## [Data records]
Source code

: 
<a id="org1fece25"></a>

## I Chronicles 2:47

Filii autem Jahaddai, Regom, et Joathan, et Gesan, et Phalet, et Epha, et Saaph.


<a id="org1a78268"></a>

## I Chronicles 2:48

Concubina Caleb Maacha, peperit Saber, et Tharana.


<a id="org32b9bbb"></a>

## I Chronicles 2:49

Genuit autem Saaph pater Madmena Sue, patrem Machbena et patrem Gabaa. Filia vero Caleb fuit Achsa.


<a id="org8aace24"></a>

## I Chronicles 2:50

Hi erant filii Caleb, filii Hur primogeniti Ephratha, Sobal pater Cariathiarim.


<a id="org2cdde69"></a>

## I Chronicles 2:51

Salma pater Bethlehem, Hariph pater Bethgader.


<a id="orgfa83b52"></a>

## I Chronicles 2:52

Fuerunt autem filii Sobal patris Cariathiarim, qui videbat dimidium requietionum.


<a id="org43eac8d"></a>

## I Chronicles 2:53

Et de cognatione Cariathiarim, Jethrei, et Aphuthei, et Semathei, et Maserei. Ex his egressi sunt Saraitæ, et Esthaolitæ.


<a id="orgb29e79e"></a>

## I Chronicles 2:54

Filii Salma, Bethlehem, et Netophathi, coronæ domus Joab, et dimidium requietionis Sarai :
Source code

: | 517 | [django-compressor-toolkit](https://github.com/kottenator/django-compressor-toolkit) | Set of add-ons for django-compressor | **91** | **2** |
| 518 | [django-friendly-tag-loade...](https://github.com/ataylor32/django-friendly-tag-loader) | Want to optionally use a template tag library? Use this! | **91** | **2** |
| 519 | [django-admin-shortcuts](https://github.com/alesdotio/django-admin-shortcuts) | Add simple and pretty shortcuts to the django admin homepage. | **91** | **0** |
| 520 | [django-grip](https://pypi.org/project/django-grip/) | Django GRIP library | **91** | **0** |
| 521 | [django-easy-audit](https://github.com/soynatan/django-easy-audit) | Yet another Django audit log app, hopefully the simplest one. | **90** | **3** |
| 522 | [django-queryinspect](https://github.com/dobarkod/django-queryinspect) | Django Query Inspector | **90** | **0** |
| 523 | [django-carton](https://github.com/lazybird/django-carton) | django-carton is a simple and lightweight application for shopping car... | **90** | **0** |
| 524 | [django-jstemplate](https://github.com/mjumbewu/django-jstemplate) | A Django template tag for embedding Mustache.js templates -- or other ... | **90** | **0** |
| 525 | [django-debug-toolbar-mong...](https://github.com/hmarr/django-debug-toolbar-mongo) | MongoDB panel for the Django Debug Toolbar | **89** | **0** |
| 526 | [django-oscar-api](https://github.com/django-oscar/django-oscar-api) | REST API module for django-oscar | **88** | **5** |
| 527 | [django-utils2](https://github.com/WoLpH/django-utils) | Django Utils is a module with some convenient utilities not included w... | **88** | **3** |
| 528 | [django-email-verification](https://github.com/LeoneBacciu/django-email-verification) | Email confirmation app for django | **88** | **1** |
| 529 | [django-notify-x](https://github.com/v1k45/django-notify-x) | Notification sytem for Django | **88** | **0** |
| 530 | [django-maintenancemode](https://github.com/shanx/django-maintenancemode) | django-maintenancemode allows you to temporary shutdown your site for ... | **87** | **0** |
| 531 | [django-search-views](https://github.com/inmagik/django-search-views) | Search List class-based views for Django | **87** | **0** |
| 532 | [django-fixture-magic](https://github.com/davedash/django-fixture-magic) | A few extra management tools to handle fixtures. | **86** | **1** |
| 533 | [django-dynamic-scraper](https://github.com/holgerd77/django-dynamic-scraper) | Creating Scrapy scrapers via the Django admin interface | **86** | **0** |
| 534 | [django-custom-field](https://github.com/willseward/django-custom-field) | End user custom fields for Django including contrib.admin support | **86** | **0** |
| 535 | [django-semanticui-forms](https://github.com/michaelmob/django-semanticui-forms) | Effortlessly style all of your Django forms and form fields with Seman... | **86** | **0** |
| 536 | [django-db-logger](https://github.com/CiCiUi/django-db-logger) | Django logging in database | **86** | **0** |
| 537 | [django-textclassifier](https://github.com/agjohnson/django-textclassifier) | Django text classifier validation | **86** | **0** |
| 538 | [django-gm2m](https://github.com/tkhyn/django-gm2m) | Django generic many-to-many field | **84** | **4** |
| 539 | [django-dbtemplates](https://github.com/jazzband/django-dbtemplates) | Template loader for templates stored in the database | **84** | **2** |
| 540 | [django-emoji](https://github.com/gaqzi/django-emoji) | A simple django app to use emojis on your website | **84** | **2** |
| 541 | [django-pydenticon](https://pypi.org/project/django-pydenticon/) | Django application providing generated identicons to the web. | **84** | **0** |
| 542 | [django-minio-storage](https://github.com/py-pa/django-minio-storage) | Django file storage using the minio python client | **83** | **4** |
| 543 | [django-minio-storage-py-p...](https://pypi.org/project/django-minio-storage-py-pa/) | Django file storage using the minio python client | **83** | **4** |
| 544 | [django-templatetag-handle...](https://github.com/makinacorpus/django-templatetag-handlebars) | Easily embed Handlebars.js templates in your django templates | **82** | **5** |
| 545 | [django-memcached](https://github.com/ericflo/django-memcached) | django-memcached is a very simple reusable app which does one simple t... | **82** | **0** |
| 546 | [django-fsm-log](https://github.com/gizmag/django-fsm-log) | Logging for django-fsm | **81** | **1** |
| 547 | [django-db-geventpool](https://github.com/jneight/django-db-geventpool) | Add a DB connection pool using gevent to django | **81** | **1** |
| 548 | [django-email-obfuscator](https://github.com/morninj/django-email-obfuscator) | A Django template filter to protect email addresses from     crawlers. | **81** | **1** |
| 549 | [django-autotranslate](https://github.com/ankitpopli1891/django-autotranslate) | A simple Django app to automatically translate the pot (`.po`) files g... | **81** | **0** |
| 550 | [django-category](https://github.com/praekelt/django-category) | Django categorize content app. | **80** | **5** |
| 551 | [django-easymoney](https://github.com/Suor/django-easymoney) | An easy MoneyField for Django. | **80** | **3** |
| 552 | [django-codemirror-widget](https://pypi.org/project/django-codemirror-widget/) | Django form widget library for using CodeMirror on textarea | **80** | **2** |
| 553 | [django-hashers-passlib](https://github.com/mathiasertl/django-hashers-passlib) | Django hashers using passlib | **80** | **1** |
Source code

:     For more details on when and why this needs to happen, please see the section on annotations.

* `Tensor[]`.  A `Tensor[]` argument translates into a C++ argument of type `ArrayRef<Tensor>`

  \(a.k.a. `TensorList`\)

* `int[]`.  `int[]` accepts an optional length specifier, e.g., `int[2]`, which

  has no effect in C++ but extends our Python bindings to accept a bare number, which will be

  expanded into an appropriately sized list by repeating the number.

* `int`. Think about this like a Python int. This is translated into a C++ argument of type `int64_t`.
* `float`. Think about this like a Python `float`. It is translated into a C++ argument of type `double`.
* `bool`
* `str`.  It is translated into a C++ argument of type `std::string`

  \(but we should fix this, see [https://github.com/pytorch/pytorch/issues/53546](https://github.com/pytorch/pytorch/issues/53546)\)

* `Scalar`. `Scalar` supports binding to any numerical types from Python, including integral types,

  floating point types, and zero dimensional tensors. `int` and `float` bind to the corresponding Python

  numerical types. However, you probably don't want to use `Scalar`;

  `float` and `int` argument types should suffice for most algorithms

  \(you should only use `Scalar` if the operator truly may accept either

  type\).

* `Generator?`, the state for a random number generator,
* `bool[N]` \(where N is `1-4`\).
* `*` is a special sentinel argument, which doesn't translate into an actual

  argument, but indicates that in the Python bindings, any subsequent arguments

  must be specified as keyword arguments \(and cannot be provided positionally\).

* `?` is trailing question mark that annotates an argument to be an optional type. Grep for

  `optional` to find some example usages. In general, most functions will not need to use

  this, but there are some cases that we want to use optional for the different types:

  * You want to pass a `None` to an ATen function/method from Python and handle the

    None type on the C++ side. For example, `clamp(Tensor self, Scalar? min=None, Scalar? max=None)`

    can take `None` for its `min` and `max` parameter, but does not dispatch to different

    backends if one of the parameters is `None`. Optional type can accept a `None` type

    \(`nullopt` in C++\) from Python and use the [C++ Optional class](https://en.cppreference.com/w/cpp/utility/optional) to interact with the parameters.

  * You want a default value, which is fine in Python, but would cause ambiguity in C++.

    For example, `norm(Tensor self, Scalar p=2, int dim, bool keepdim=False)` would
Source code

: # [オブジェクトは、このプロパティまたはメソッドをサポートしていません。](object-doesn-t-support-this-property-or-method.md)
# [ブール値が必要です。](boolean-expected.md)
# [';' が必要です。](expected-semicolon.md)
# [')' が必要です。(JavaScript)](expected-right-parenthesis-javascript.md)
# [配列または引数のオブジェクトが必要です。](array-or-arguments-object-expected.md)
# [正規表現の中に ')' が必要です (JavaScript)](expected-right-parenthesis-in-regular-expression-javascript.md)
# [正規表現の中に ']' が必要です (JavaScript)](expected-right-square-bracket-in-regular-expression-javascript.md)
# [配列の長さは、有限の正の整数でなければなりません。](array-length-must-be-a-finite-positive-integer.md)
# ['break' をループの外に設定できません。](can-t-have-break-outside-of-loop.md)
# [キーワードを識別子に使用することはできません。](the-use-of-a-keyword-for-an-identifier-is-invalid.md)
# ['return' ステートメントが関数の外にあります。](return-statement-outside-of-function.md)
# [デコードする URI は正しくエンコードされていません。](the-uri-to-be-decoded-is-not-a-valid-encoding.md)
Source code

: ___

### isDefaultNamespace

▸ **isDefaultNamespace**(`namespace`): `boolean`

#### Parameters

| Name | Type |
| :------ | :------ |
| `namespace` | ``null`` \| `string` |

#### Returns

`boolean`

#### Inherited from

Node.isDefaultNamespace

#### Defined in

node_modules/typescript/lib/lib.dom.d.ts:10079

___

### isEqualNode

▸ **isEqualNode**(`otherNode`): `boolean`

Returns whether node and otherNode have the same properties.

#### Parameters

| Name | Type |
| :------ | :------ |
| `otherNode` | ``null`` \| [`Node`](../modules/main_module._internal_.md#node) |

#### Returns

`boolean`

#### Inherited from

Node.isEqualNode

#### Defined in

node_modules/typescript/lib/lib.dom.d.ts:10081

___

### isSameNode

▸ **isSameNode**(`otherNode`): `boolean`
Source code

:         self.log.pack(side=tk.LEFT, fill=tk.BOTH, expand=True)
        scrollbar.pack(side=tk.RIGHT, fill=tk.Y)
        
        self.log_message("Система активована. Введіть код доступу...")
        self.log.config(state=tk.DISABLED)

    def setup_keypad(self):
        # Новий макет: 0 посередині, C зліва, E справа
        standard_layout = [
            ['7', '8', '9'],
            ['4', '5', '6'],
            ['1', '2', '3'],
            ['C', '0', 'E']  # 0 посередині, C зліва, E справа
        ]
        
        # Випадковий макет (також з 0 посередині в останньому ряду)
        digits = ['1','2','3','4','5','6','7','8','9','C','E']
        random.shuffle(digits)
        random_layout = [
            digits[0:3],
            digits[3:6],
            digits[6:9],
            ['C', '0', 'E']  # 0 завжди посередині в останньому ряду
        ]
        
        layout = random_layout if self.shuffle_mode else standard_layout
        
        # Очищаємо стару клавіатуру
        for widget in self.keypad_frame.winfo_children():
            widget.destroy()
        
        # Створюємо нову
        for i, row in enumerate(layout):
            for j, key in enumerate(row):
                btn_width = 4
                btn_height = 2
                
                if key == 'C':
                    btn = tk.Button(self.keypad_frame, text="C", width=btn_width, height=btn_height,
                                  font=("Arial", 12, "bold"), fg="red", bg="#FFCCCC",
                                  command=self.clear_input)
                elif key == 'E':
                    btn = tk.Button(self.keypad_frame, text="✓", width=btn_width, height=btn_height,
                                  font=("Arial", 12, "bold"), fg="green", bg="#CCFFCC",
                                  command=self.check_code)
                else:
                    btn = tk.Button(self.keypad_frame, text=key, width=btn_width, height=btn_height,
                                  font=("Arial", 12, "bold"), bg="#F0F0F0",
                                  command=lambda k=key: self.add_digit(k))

## [Exercise]
Please return exactly the lines from the opening line of the data above through the line with "homepage. | **91** | **0** |", both included and nothing else.

## [Reply to the task]
Source code

: 
<a id="org1fece25"></a>

## I Chronicles 2:47

Filii autem Jahaddai, Regom, et Joathan, et Gesan, et Phalet, et Epha, et Saaph.


<a id="org1a78268"></a>

## I Chronicles 2:48

Concubina Caleb Maacha, peperit Saber, et Tharana.


<a id="org32b9bbb"></a>

## I Chronicles 2:49

Genuit autem Saaph pater Madmena Sue, patrem Machbena et patrem Gabaa. Filia vero Caleb fuit Achsa.


<a id="org8aace24"></a>

## I Chronicles 2:50

Hi erant filii Caleb, filii Hur primogeniti Ephratha, Sobal pater Cariathiarim.


<a id="org2cdde69"></a>

## I Chronicles 2:51

Salma pater Bethlehem, Hariph pater Bethgader.


<a id="orgfa83b52"></a>

## I Chronicles 2:52

Fuerunt autem filii Sobal patris Cariathiarim, qui videbat dimidium requietionum.


<a id="org43eac8d"></a>

## I Chronicles 2:53

Et de cognatione Cariathiarim, Jethrei, et Aphuthei, et Semathei, et Maserei. Ex his egressi sunt Saraitæ, et Esthaolitæ.


<a id="orgb29e79e"></a>

## I Chronicles 2:54

Filii Salma, Bethlehem, et Netophathi, coronæ domus Joab, et dimidium requietionis Sarai :
Source code

: | 517 | [django-compressor-toolkit](https://github.com/kottenator/django-compressor-toolkit) | Set of add-ons for django-compressor | **91** | **2** |
| 518 | [django-friendly-tag-loade...](https://github.com/ataylor32/django-friendly-tag-loader) | Want to optionally use a template tag library? Use this! | **91** | **2** |
| 519 | [django-admin-shortcuts](https://github.com/alesdotio/django-admin-shortcuts) | Add simple and pretty shortcuts to the django admin homepage. | **91** | **0** |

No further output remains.